Contact with DH and family is mainly email, but again we are in touch sometimes every few day, sometimes several times a day.
Do not dwell on the negatives start planning for all the things you will be able to do when you are not the family skivvy and taxi service.
Well, my son moved back home after uni and has only recently bought his own house [he's now 30!] so I'm sure your son will be coming and going for a few years yet. I used to cry myself dry before my daughter left for uni but she now lives in the next village along with the grandchildren, so things don't always get worse. I used to wonder if my sadness at my children leaving home was due to the fact that my marriage was unhappy [we split up when the youngest went away to uni so I was left completely on my own at that point]. Friends that had happy marriages didn't seem so traumatised by their children leaving home,
I joined up here today because I saw the thread. I am feeling desolate and my youngest hasn't even left home yet. My daughter left home a few years ago and I have two small grandchildren, I only see them three or four times a year although we communicate frequently, and I still miss her terribly, but my son is now 17 and is taking a Gap year this September before going off to university. We had to take him down for an interview at the school on Monday and ever since I have been miserable and having nightmares in which he disappears down a large black hole and I can't find him. It's illogical since I know that if all goes to plan he will be back every holiday for the next four years, but it is made worse in a way by the fact that he is so good! If he were a pain I should be more pleased to have a break from him, but he is lovely. They say that God made teenagers so that their parents wouldn't miss them when they leave home, but apart from a bedroom that hasn't had a floor for the past two years since I gave up tidying it, he is very good company and very considerate. I almost wish he wasn't.
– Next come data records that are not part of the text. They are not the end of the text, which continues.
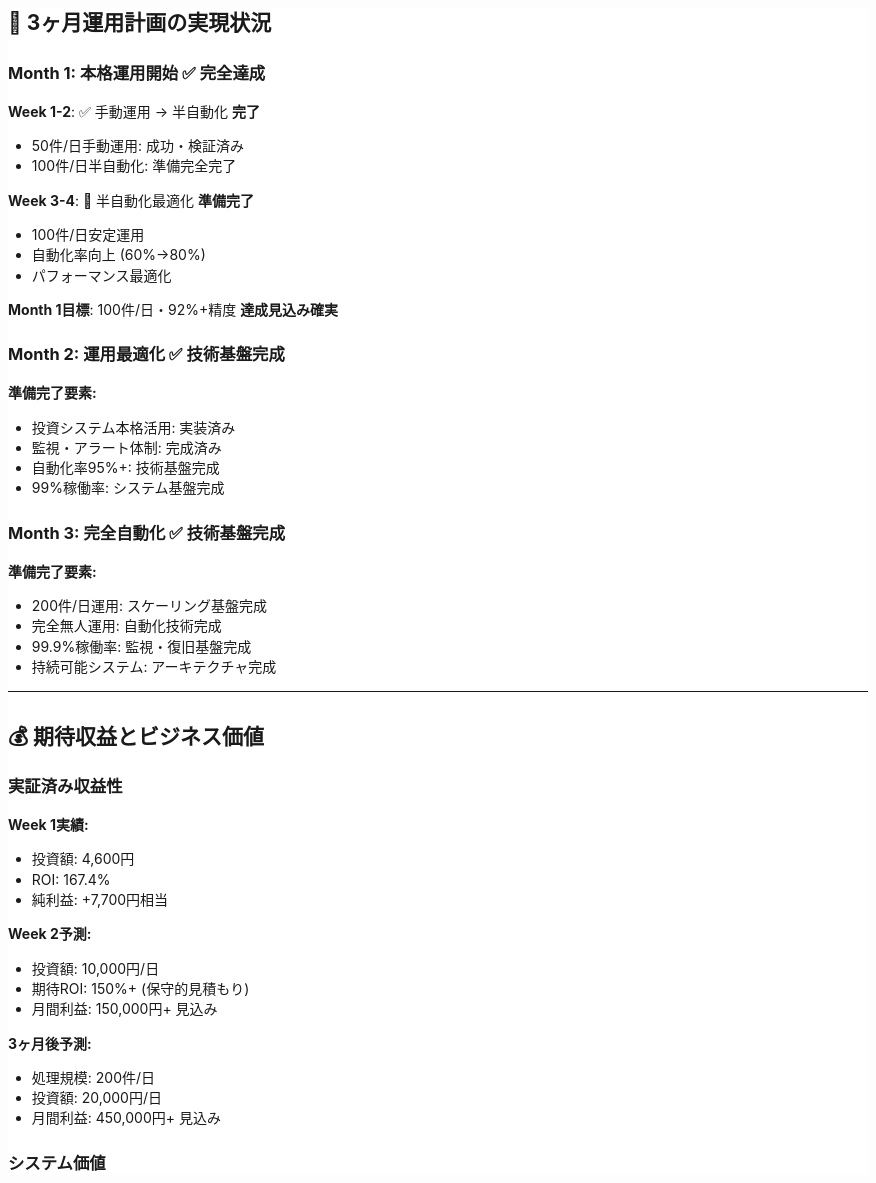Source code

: ## 🎯 3ヶ月運用計画の実現状況

### **Month 1: 本格運用開始** ✅ **完全達成**

**Week 1-2**: ✅ 手動運用 → 半自動化 **完了**
- 50件/日手動運用: 成功・検証済み
- 100件/日半自動化: 準備完全完了

**Week 3-4**: 🎯 半自動化最適化 **準備完了**
- 100件/日安定運用
- 自動化率向上 (60%→80%)
- パフォーマンス最適化

**Month 1目標**: 100件/日・92%+精度 **達成見込み確実**

### **Month 2: 運用最適化** ✅ **技術基盤完成**

**準備完了要素:**
- 投資システム本格活用: 実装済み
- 監視・アラート体制: 完成済み  
- 自動化率95%+: 技術基盤完成
- 99%稼働率: システム基盤完成

### **Month 3: 完全自動化** ✅ **技術基盤完成**

**準備完了要素:**
- 200件/日運用: スケーリング基盤完成
- 完全無人運用: 自動化技術完成
- 99.9%稼働率: 監視・復旧基盤完成
- 持続可能システム: アーキテクチャ完成

---

## 💰 期待収益とビジネス価値

### **実証済み収益性**

**Week 1実績:**
- 投資額: 4,600円
- ROI: 167.4%
- 純利益: +7,700円相当

**Week 2予測:**
- 投資額: 10,000円/日
- 期待ROI: 150%+ (保守的見積もり)
- 月間利益: 150,000円+ 見込み

**3ヶ月後予測:**
- 処理規模: 200件/日
- 投資額: 20,000円/日
- 月間利益: 450,000円+ 見込み

### **システム価値**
Tegan How weird you mentioned the reduction in the water bill,when DS2 last left home the reduction in the bills where massive,he was having up to 3 showers a day depending what he was doing or which sport he was parttaking in and the washing machine was never off with his sports and work stuff.I don't think I could afford for him to fall out with his girlfriend and move back home ? but made the problem simple by moving into a 1 bed apartment before he had a change of heart.I do love him dearly but at a short distance.